Very Berry Salad Printer-friendly
Source: Country Gardens Spring
Makes: 4 side-dish servings.
To toast walnuts, place in a small skillet. Cook over medium heat, stirring often, for 5 to 7 minutes or until light golden.
1/4 cup Blueberry Vinegar (see recipe below)
2 Tbsp. walnut oil or olive oil
1/4 tsp. salt
1/4 tsp. coarsely ground pepper
4 cups torn mixed greens
1 cup fresh blueberries
1/2 cup walnut halves, lightly toasted
1/4 cup crumbled Stilton or blue cheese (1 oz.)
2 Tbsp. snipped fresh chives or thinly sliced green onion tops
Fresh chives with blossoms (optional)
For dressing, in a screw-top jar combine vinegar, oil, salt, and pepper.
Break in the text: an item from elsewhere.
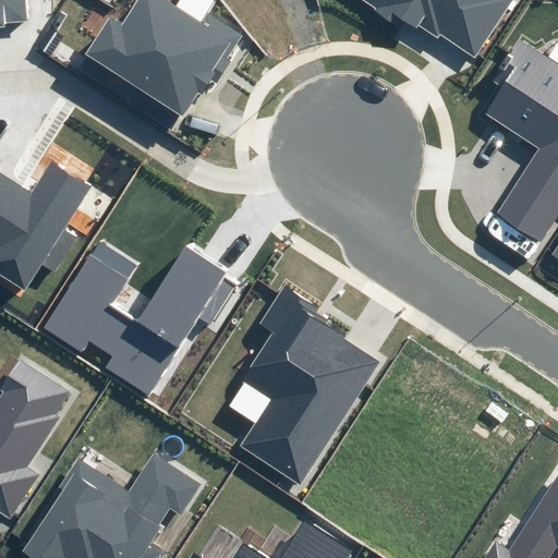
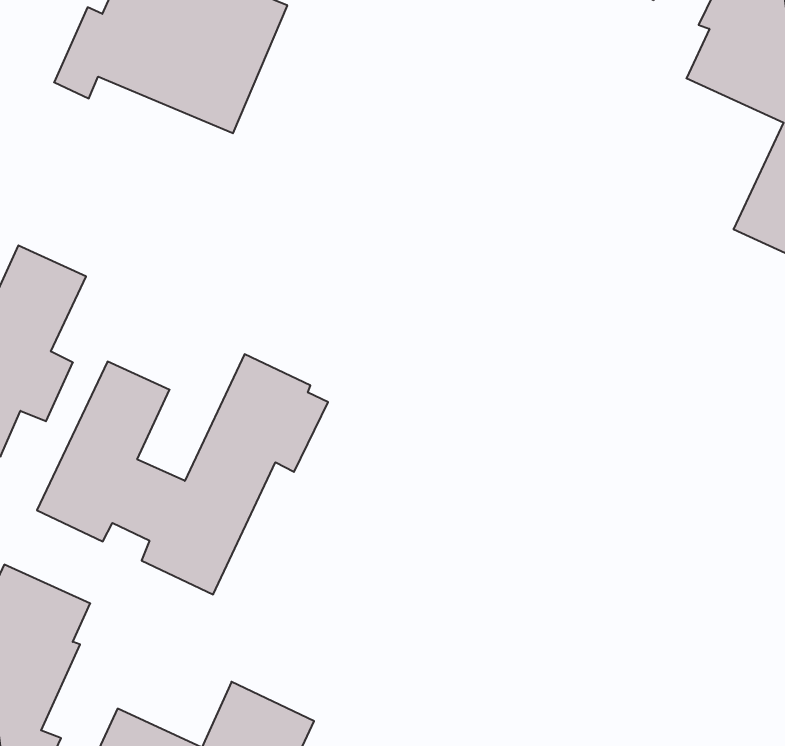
building: [246,296,376,473] -> none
Cover;
shake well. In bowl combine greens, berries, walnuts, cheese, and snipped chives. Pour desired amount of dressing over salad. (Cover and refrigerate remaining dressing.) Toss lightly to coat. Divide salad mixture among 4 bowls. If desired, garnish with fresh chives and blossoms.
Blueberry Vinegar: In stainless-steel or enamel saucepan combine 1 1/2 cups
fresh blueberries and 2 cups rice vinegar. Bring to boiling; reduce heat and simmer, uncovered, 3 minutes. Stir in 2 tablespoons honey. Remove from heat. Pour mixture through fine-mesh strainer and let drain into a bowl. Discard berries. Transfer strained vinegar to a clean l-quart jar or bottle. Add 1 1/2 cups fresh blueberries to jar. Cover tightly with nonmetallic lid (or plastic wrap and tightly seal with metal lid). Store vinegar in a cool, dark place for up to 6 months. Before using vinegar, discard berries. Makes about 3 1/2 cups.